Il s’agit donc d’aller très vite et de viser très grand. Le talent et les idées sont subordonnés à la taille des augmentations de capital. Les américains, qui ont compris la nécessité de couper l’herbe sous le pied des concurrents potentiels, raisonnent en milliards de dollars, alors que les français égrènent laborieusement les millions. Uber aura, par exemple, levé au total plus de 12 milliards de dollars quand le leader français des véhicules de tourisme avec chauffeur, Chauffeur Privé, peut se targuer d’avoir réussi à boucler en 2015 un tour de table de 5 millions d’euros. Conclusion : sans changement de braquet de la politique de soutien à l’innovation, les start-up françaises, dont l’ingéniosité et le foisonnement nous émerveillent, n’ont aucune chance de devenir les géants de la troisième révolution industrielle.

Ensuite, le libre échange est un jeu de dupes que les entreprises et les Etats essaient d’imposer à leurs partenaires dans sa forme la plus violente, tout en s’en protégeant le plus possible. Le jeu consiste à faire semblant de respecter les règles de la concurrence pure et parfaite, pour torpiller ceux qui y croient naïvement, tout en favorisant insidieusement son camp.
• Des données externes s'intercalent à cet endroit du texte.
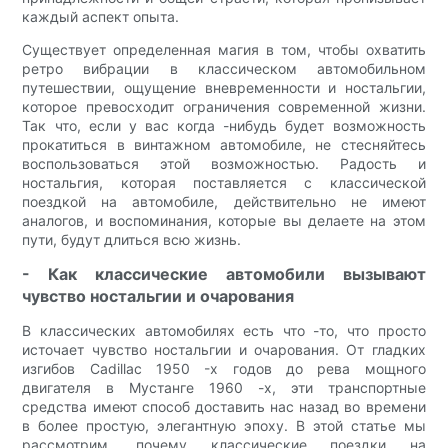
каждый аспект опыта.
Существует определенная магия в том, чтобы охватить
ретро вибрации в классическом автомобильном
путешествии, ощущение вневременности и ностальгии,
которое превосходит ограничения современной жизни.
Так что, если у вас когда -нибудь будет возможность
прокатиться в винтажном автомобиле, не стесняйтесь
воспользоваться этой возможностью. Радость и
ностальгия, которая поставляется с классической
поездкой на автомобиле, действительно не имеют
аналогов, и воспоминания, которые вы делаете на этом
пути, будут длиться всю жизнь.
- Как классические автомобили вызывают
чувство ностальгии и очарования
В классических автомобилях есть что -то, что просто
источает чувство ностальгии и очарования. От гладких
изгибов Cadillac 1950 -х годов до рева мощного
двигателя в Мустанге 1960 -х, эти транспортные
средства имеют способ доставить нас назад во времени
в более простую, элегантную эпоху. В этой статье мы
рассмотрим, почему классические поездки на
La férocité de la bataille économique produit des perdants, qui seront soit anéantis, soit absorbés par les gagnants. Pour éviter d’appartenir à la catégorie des perdants, les plus rusés s’emploient à faire trébucher leurs adversaires, sans avoir l’air d’y toucher. Ils manipulent leur monnaie, leurs normes, leurs règles de droit, leur fiscalité, leur système de financement, leurs contentieux punitifs, leurs coûts salariaux, leurs aides à l’innovation, à l’investissement, à l’exportation, etc.. Le libéralisme produit donc de manière biaisée ce contre quoi il entend lutter : des oligopoles débarrassés des acteurs les plus faibles.

La plupart des secteurs se consolident. Les entreprises sont moins nombreuses et de plus grande taille. La part des 100 entreprises américaines les plus grandes dans le PIB américain est ainsi passée de 33% en 1994 à 46% en 2013 ; la part du top 500 de 57% à 63%, tandis que le nombre d’entreprises cotées à presque été divisé par deux sur la même période (The Economist, 17 septembre 2016). De tels chiffres inciteront peut-être nos Ministres Bovary à avoir de vraies politiques industrielles et à cesser de se raconter des histoires. S’ils ne sont pas massivement soutenus et judicieusement protégés, les petits Jack nationaux n’ont aucune chance de faire pousser les haricots magiques qui leur permettraient d’aller voler les trésors des voraces géants.